Saved entries:

..........

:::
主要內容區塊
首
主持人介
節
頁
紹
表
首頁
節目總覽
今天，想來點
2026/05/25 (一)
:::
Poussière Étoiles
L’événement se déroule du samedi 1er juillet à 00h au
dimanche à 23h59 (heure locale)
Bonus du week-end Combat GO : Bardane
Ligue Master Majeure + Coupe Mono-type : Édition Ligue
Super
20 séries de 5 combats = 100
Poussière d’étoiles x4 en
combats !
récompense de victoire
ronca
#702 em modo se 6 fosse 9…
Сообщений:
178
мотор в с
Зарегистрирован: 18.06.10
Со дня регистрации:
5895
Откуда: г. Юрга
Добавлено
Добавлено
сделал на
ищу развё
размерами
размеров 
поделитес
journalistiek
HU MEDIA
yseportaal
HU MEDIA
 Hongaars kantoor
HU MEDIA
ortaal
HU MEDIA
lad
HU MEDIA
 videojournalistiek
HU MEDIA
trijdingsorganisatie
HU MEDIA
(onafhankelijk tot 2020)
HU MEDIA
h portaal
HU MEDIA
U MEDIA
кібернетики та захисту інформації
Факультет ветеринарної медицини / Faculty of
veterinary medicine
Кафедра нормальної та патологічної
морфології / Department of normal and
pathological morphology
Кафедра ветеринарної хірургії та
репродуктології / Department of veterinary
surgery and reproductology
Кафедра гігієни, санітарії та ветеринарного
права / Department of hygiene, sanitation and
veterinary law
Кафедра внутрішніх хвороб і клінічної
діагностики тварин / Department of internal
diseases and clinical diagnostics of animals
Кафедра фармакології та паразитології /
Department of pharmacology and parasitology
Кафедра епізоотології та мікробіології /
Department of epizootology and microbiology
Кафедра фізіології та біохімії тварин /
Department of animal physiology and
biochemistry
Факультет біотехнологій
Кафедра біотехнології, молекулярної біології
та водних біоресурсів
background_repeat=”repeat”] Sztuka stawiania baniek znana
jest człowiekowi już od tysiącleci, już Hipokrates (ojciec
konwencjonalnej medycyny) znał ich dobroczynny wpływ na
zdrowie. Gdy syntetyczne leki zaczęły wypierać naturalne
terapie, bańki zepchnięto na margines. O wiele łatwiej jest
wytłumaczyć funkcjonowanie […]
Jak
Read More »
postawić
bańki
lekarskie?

..........

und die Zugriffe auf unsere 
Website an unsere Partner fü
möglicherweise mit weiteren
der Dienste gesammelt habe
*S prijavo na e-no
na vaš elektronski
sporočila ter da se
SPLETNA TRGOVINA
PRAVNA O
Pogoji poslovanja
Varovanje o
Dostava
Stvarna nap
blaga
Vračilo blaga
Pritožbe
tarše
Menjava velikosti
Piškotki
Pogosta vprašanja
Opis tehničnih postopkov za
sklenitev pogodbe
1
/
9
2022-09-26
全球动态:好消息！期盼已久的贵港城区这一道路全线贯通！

..........

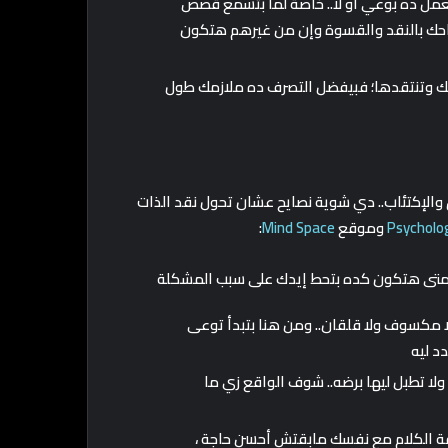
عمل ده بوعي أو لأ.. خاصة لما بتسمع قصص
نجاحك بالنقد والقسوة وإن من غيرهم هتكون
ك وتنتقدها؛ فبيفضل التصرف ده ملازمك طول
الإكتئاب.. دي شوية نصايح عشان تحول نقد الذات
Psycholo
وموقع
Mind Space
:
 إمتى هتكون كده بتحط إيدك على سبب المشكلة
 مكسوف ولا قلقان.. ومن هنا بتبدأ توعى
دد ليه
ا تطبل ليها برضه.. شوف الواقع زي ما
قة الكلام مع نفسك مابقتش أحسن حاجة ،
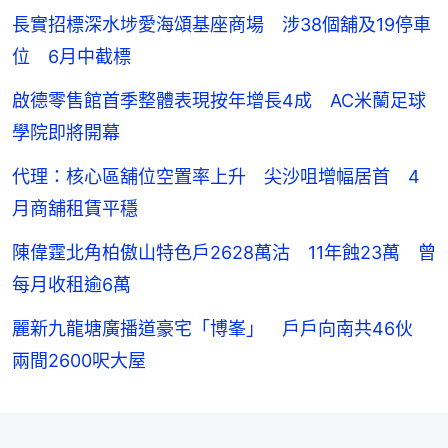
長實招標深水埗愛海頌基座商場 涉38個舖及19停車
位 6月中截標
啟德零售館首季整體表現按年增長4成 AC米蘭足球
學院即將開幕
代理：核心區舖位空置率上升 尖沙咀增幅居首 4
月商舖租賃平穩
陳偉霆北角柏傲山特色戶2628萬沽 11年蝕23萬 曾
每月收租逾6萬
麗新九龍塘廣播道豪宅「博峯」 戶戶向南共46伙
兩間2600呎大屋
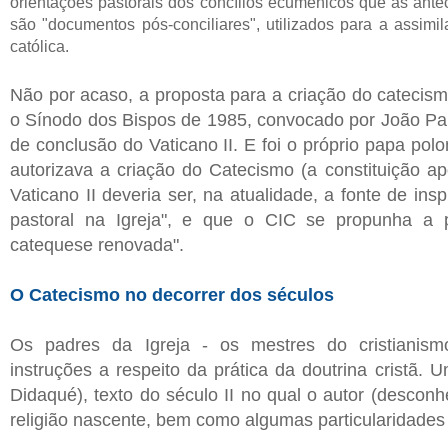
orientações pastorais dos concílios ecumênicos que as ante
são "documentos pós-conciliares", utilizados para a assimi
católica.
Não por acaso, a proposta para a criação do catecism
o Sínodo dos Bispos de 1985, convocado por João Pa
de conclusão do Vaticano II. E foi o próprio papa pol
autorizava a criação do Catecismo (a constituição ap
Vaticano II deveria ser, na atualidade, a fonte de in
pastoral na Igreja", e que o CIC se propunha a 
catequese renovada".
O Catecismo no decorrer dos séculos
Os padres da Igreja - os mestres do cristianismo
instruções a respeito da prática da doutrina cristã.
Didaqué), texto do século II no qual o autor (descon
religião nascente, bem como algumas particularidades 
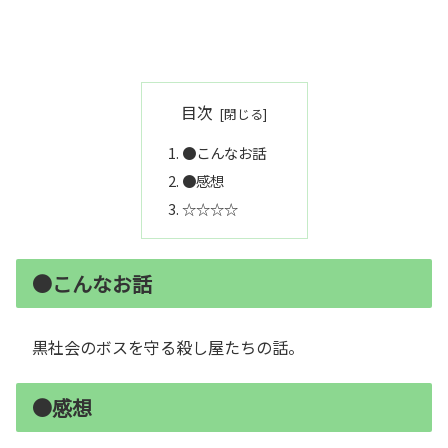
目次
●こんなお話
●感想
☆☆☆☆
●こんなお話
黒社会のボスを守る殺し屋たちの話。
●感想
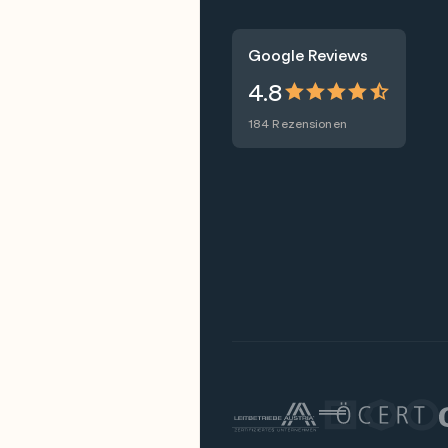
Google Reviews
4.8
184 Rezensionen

..........

▶ Written task: Copy out again, unchanged, the part of the records above that opens with the line containing "und die Zugriffe auf unsere" and closes with the line containing "全球动态:好消息！期盼已久的贵港城区这一道路全线贯通！", including both of those lines.

▶ Reply to the exercise:
und die Zugriffe auf unsere 
Website an unsere Partner fü
möglicherweise mit weiteren
der Dienste gesammelt habe
*S prijavo na e-no
na vaš elektronski
sporočila ter da se
SPLETNA TRGOVINA
PRAVNA O
Pogoji poslovanja
Varovanje o
Dostava
Stvarna nap
blaga
Vračilo blaga
Pritožbe
tarše
Menjava velikosti
Piškotki
Pogosta vprašanja
Opis tehničnih postopkov za
sklenitev pogodbe
1
/
9
2022-09-26
全球动态:好消息！期盼已久的贵港城区这一道路全线贯通！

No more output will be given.